**WHAT IS BEING ASKED:**
Return all of the data exactly, omitting any images.

Saved data entries
++++++

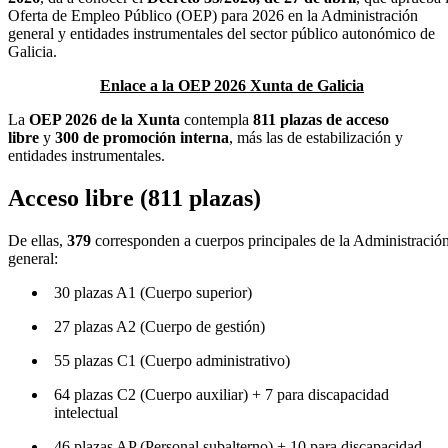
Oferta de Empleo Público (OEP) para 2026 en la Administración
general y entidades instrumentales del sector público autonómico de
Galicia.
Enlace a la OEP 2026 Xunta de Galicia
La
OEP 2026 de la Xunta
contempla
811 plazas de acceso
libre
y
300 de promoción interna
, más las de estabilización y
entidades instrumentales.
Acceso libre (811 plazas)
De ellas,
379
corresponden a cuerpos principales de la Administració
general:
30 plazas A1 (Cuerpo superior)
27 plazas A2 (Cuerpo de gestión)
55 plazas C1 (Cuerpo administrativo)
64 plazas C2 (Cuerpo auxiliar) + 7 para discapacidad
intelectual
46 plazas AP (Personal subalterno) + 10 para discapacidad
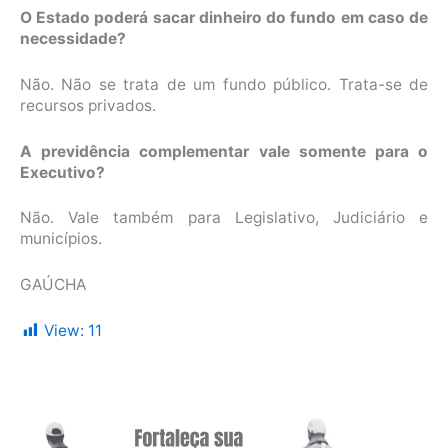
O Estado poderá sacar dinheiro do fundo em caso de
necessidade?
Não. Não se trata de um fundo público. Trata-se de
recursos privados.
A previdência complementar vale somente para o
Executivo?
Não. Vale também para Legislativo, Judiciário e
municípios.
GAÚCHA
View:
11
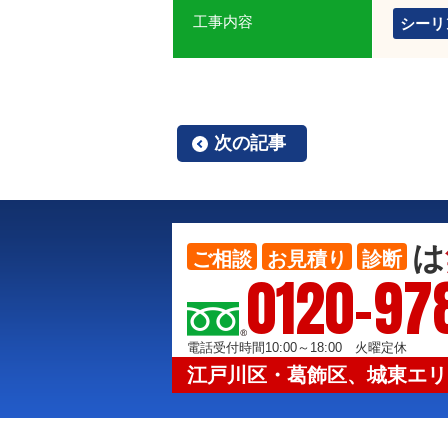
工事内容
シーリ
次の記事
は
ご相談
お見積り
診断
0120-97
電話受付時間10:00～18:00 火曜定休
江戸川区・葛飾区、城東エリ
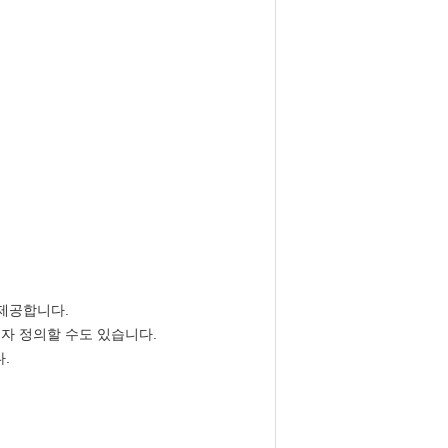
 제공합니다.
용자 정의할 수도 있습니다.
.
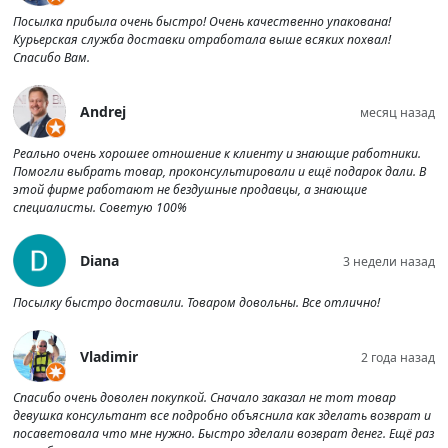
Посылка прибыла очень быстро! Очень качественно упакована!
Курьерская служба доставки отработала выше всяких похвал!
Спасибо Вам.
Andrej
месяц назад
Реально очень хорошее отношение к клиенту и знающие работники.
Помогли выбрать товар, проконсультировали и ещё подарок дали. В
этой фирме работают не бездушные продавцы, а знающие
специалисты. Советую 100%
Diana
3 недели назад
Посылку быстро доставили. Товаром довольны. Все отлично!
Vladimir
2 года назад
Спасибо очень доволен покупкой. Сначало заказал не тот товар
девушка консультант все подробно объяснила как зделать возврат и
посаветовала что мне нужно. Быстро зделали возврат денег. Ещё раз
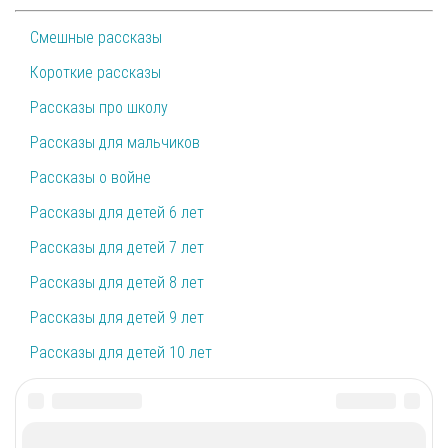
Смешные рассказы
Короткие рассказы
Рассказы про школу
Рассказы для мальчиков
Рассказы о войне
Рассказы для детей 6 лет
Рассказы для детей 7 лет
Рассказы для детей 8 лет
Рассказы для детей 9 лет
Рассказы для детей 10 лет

++++++

**ANSWER BOX:**
Oferta de Empleo Público (OEP) para 2026 en la Administración
general y entidades instrumentales del sector público autonómico de
Galicia.
Enlace a la OEP 2026 Xunta de Galicia
La
OEP 2026 de la Xunta
contempla
811 plazas de acceso
libre
y
300 de promoción interna
, más las de estabilización y
entidades instrumentales.
Acceso libre (811 plazas)
De ellas,
379
corresponden a cuerpos principales de la Administració
general:
30 plazas A1 (Cuerpo superior)
27 plazas A2 (Cuerpo de gestión)
55 plazas C1 (Cuerpo administrativo)
64 plazas C2 (Cuerpo auxiliar) + 7 para discapacidad
intelectual
46 plazas AP (Personal subalterno) + 10 para discapacidad
O Estado poderá sacar dinheiro do fundo em caso de
necessidade?
Não. Não se trata de um fundo público. Trata-se de
recursos privados.
A previdência complementar vale somente para o
Executivo?
Não. Vale também para Legislativo, Judiciário e
municípios.
GAÚCHA
View:
11
工事内容
シーリ
次の記事
は
ご相談
お見積り
診断
0120-97
電話受付時間10:00～18:00 火曜定休
江戸川区・葛飾区、城東エリ
 제공합니다.
용자 정의할 수도 있습니다.
.
Посылка прибыла очень быстро! Очень качественно упакована!
Курьерская служба доставки отработала выше всяких похвал!
Спасибо Вам.
Andrej
месяц назад
Реально очень хорошее отношение к клиенту и знающие работники.
Помогли выбрать товар, проконсультировали и ещё подарок дали. В
этой фирме работают не бездушные продавцы, а знающие
специалисты. Советую 100%
Diana
3 недели назад
Посылку быстро доставили. Товаром довольны. Все отлично!
Vladimir
2 года назад
Спасибо очень доволен покупкой. Сначало заказал не тот товар
девушка консультант все подробно объяснила как зделать возврат и
посаветовала что мне нужно. Быстро зделали возврат денег. Ещё раз
Смешные рассказы
Короткие рассказы
Рассказы про школу
Рассказы для мальчиков
Рассказы о войне
Рассказы для детей 6 лет
Рассказы для детей 7 лет
Рассказы для детей 8 лет
Рассказы для детей 9 лет
Рассказы для детей 10 лет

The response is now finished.